Clinical Presentation & Protocol
Patient Usually Complains Of
Patient presents with a chronic, non-healing ulcer on the [Location: e.g., plantar aspect of the 1st metatarsal head]. Duration of lesion is [Number] weeks. Patient reports [Presence/Absence] of local pain, purulent discharge, or foul odor. History of poorly controlled Type 2 Diabetes Mellitus (HbA1c: [Value]). No history of recent trauma, but notes repetitive pressure at the site. Current symptoms include [e.g., erythema, edema, or malodor].

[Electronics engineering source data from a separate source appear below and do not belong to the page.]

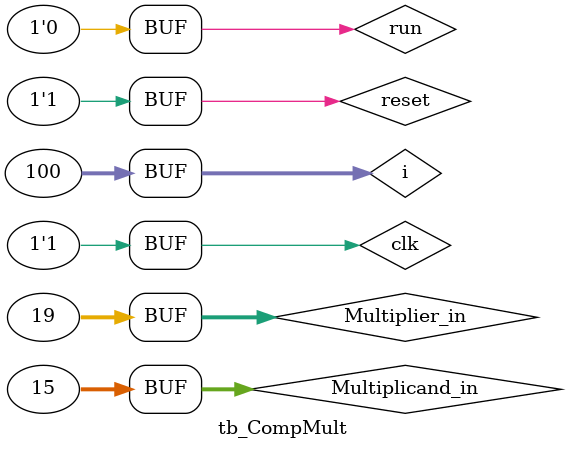
<source format=v>
`timescale 1ns/ 1ps
module tb_CompMult;
reg [31:0] Multiplicand_in;
reg [31:0] Multiplier_in;
reg run;
reg reset;
reg clk;


wire ready;
wire [63:0] Product_out;
// wire wrctrl;
// wire [31:0]Multiplicand_out;
// wire [63:0] Product_inA;
// wire [63:0]Product_in;
// wire [5:0]addctrl;
// wire strctrl;
// wire [31:0]counter;

CompMult cm(
    Multiplicand_in,
    Multiplier_in,
    run,
    reset,
    clk,
    ready,
    Product_out
    // Multiplicand_out
    // Product_inA
    // Product_in,
    // addctrl,
    // strctrl,
    // counter
);

integer i;
initial begin
    clk <= 0;
    reset <= 0;
    run <= 0;
    Multiplicand_in <= 0;
    Multiplier_in <= 0;

    #1
    clk = 1;

    // initial
    reset <= 1;
    run <= 0;
    Multiplicand_in <= 32'd15;
    Multiplier_in <= 32'd19;

    #1
    clk = 0;
    #1 
    clk = 1;

    reset <= 0;
    run <= 1;

    #1
    clk = 0;
    #1 
    clk = 1;

    run <= 0;

    for(i=0;i<100;i=i+1)begin
        #1
        clk = 0;
        #1 
        clk = 1;
    end

    reset <= 1;

    #1
    clk = 0;
    #1 
    clk = 1;


end

endmodule
</source>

Clinical Examination Findings
Examination of the affected foot reveals a [Size: L x W x D in cm] ulcer. Wound bed: [e.g., granulating, sloughy, or necrotic]. Periwound skin: [e.g., macerated, erythematous, or hyperkeratotic]. Palpation: [e.g., fluctuance, warmth, or crepitus]. Neurovascular status: Pedal pulses [e.g., palpable/diminished], capillary refill [e.g., <2s], and protective sensation [e.g., intact/absent via 10g monofilament]. Probe-to-bone test: [Positive/Negative].
Treatment Protocol
Plan: 1. Sharp surgical debridement of non-viable tissue and hyperkeratotic callus. 2. Wound irrigation with normal saline. 3. Application of [e.g., collagen matrix/antimicrobial dressing]. 4. Offloading protocol initiated via [e.g., total contact cast/orthopedic shoe]. 5. Optimization of glycemic control. 6. Antibiotic therapy as per culture/sensitivity results if infection is present.